4. (SBU) Neighboring Schleswig-Holstein's Minister President
Peter Harry Carstensen (CDU), who also rules with a "grand
coalition," has publicly advocated a Black-Green solution. In
fact, Hamburg itself has experience with Black-Green coalitions.
Two of the city's districts have been governed by Black-Green
coalitions for the past four years. Nevertheless, the gulf
between the CDU and Greens on political issues, such as
education reform, the construction of a brown coal power plant,
and the dredging of the Elbe River, is much greater than that
between the CDU and SPD. While both parties have the go-ahead
from Berlin to negotiate, it may be very difficult for the
Greens to obtain approval from their local membership for a
coalition with the conservatives. An NDR poll from February 25
reported that 40 percent of Hamburg voters would prefer a "grand
coalition," while only 24 percent would like to see a
Black-Green government; 21 percent were in favor of a
SPD-Green-Left coalition.

-------------------------------------
Left Party Draws from SPD and Fringes
-------------------------------------

5. (SBU) The all-time low voter turnout (62.2 percent)
negatively affected the CDU, SPD, and Greens. The Left Party
did not perform as well as had been predicted by polls, but it
firmly established itself as a credible political force in
another western state. With a voter base composed in great part
of protest voters, about half of Left voters had voted in the
past for small parties that failed to clear the 5 percent
hurdle.
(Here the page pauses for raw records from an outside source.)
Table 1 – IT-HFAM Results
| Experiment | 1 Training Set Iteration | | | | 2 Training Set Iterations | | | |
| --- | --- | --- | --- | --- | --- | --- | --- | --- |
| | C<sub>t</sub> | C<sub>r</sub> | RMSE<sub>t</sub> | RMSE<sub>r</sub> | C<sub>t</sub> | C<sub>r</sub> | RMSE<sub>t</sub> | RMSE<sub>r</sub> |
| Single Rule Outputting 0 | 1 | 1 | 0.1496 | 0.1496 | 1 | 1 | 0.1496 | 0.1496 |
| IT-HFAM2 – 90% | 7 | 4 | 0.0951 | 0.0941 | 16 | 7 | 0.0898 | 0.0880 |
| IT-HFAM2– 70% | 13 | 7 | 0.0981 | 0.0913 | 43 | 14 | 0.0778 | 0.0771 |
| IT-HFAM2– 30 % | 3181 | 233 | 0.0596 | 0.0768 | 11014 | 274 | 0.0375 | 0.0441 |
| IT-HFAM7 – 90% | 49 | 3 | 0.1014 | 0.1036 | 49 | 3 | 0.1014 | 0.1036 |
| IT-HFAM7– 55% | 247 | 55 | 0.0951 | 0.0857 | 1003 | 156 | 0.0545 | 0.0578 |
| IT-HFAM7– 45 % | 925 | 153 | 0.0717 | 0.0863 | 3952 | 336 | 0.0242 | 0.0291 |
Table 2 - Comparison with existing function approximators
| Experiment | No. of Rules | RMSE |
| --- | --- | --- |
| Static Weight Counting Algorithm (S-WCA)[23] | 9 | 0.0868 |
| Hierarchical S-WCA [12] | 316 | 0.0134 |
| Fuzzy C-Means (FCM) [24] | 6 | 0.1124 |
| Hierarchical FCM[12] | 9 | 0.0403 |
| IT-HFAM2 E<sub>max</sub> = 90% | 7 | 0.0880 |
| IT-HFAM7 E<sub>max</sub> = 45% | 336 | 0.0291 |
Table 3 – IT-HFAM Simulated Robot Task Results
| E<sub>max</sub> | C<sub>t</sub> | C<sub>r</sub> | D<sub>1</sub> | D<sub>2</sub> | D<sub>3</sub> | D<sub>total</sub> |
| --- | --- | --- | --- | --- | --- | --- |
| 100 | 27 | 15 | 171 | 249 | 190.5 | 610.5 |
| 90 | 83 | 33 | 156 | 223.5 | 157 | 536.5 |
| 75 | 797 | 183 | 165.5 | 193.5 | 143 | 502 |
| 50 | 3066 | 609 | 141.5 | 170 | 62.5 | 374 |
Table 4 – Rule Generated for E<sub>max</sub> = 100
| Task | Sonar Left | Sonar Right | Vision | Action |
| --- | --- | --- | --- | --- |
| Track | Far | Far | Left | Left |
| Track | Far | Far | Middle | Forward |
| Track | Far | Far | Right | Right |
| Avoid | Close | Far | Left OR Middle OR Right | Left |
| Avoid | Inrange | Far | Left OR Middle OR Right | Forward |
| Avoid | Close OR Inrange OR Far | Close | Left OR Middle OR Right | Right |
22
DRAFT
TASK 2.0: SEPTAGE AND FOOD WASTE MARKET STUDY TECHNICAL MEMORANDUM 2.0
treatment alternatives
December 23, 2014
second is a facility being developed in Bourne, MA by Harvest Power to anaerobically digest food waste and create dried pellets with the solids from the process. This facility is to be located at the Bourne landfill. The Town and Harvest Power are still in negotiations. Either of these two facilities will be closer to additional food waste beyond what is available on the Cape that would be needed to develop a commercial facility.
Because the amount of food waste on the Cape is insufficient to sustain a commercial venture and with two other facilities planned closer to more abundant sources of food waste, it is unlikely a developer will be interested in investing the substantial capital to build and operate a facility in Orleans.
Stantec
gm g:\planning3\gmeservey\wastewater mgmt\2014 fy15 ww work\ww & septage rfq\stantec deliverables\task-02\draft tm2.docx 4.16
One-quarter were previous SPD voters, and a quarter
identified themselves as "unemployed." The Left Party's
emergence in Hamburg is a further indication of the SPD's
identity crisis.


HAMBURG 00000007 002.2 OF 002


6. (SBU) SPD candidate Michael Naumann performed a remarkable
political feat by pulling the party up over three points from
its lowest election outcome in 2004. Despite the SPD's wish to
govern Hamburg again, Naumann made it clear that under no
circumstances would the SPD form a coalition with The Left or
make itself dependent on "toleration" by The Left (this was an
implicit rebuke to SPD National Chairman Kurt Beck, who is
mulling over a "toleration" option for the SPD in Hesse). The
Greens have also ruled out a coalition with the Left. On
election night Naumann commented that the discussion in Hesse
over an SPD-Greens coalition tolerated by the Left Party "was
not helpful" for the Hamburg SPD's election outcome.

7. (U) This cable has been coordinated with Embassy Berlin.